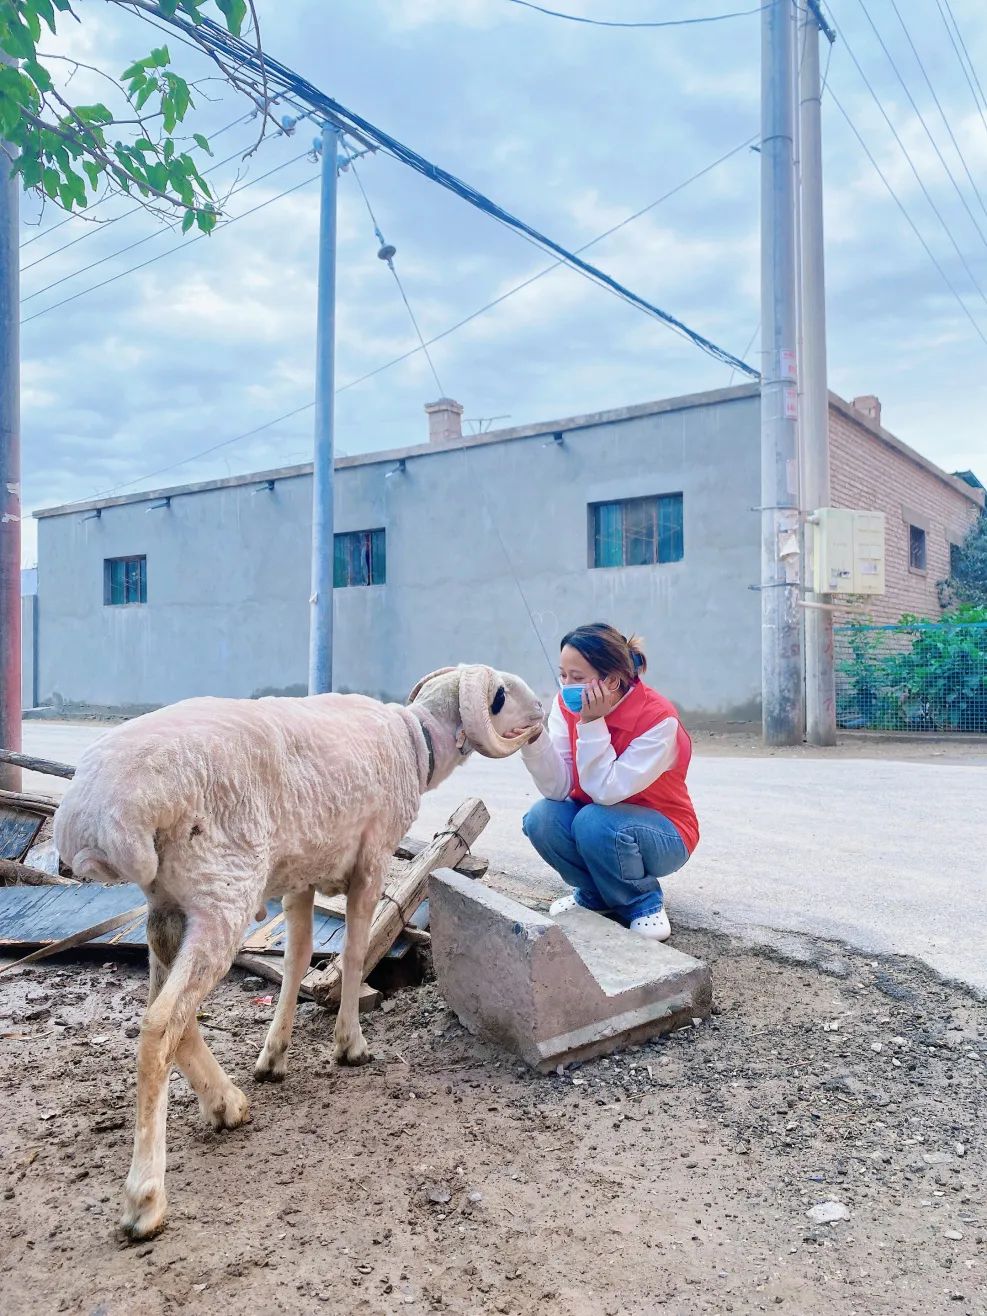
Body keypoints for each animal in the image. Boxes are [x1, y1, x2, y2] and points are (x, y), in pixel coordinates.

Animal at [53, 663, 543, 1241]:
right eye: (506, 693)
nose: (546, 713)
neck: (416, 742)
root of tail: (96, 818)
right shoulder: (372, 860)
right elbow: (354, 951)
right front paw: (351, 1045)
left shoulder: (302, 873)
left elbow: (299, 956)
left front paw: (275, 1056)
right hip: (222, 892)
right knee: (159, 1027)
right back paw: (145, 1199)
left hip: (168, 904)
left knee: (172, 1015)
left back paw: (228, 1104)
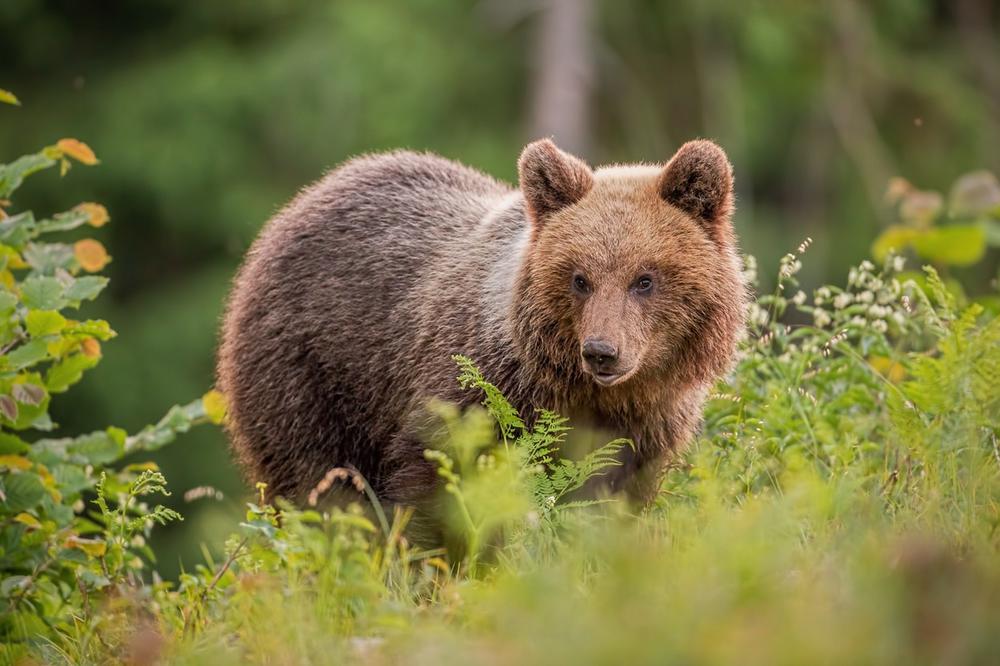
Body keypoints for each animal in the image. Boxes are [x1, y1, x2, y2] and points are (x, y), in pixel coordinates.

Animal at [221, 137, 752, 512]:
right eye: (580, 278)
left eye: (644, 279)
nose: (602, 351)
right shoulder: (478, 391)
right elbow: (439, 480)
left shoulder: (648, 425)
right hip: (311, 372)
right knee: (316, 480)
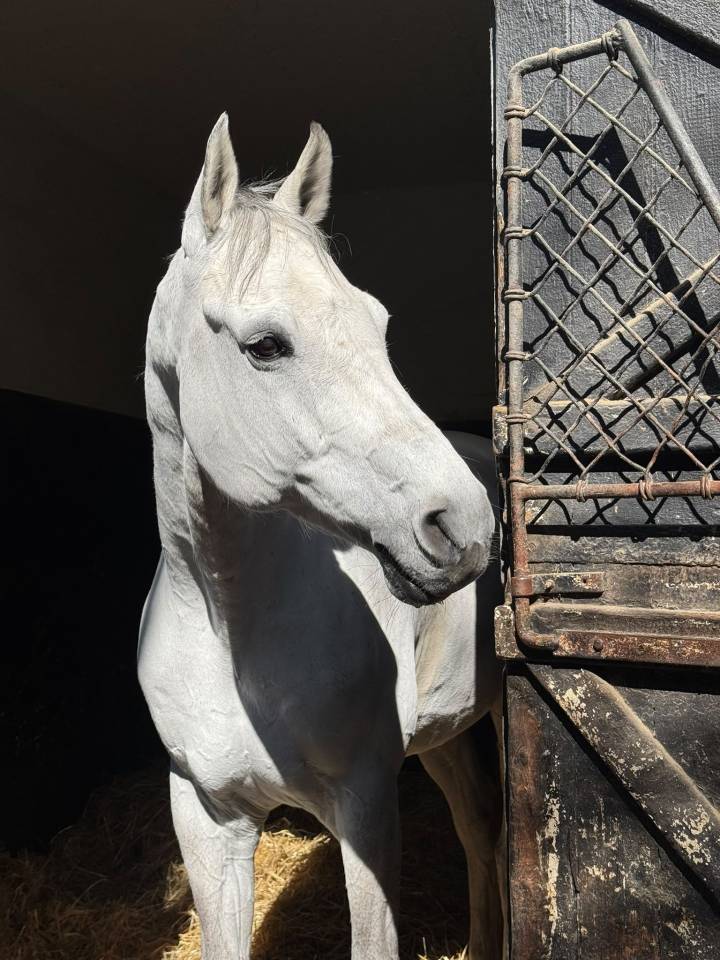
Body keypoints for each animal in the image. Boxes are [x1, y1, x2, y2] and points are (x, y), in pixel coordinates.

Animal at [138, 115, 503, 960]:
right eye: (266, 345)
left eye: (378, 324)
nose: (464, 527)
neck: (230, 628)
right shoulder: (209, 822)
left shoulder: (366, 810)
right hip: (442, 737)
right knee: (477, 829)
----
THE TASK: Your answer must be an exact copy of the records, without the pictures.

RESULT OF THE TASK:
Body keypoints for each animal in the image. Boxes are [x1, y1, x2, y2] and points are (x, y), in pixel coordinates.

Animal at [53, 663, 543, 1241]:
right eye: (506, 693)
nose: (546, 713)
neck: (416, 742)
root of tail: (96, 818)
right shoulder: (372, 860)
right elbow: (354, 951)
right front paw: (351, 1045)
left shoulder: (302, 873)
left elbow: (299, 956)
left front paw: (275, 1056)
right hip: (222, 892)
right knee: (159, 1027)
right back paw: (145, 1199)
left hip: (168, 904)
left knee: (172, 1015)
left back paw: (228, 1104)
Body keypoints for each animal in the image. Boxes are [x1, y1, x2, y2] and points are (x, y), in pixel coordinates.

Animal at [221, 137, 752, 512]:
right eye: (580, 278)
left eye: (644, 279)
nose: (602, 351)
right shoulder: (478, 391)
right elbow: (439, 480)
left shoulder: (648, 425)
right hip: (311, 372)
right knee: (316, 480)
Body keypoints for each animal in the image. Boxes are [x1, y1, x2, y2] and points are (x, y), in pixel coordinates.

Animal at [138, 115, 503, 960]:
right eye: (266, 345)
left eye: (378, 324)
nose: (464, 527)
neck: (230, 628)
right shoulder: (209, 822)
left shoulder: (366, 810)
right hip: (442, 737)
right knee: (477, 829)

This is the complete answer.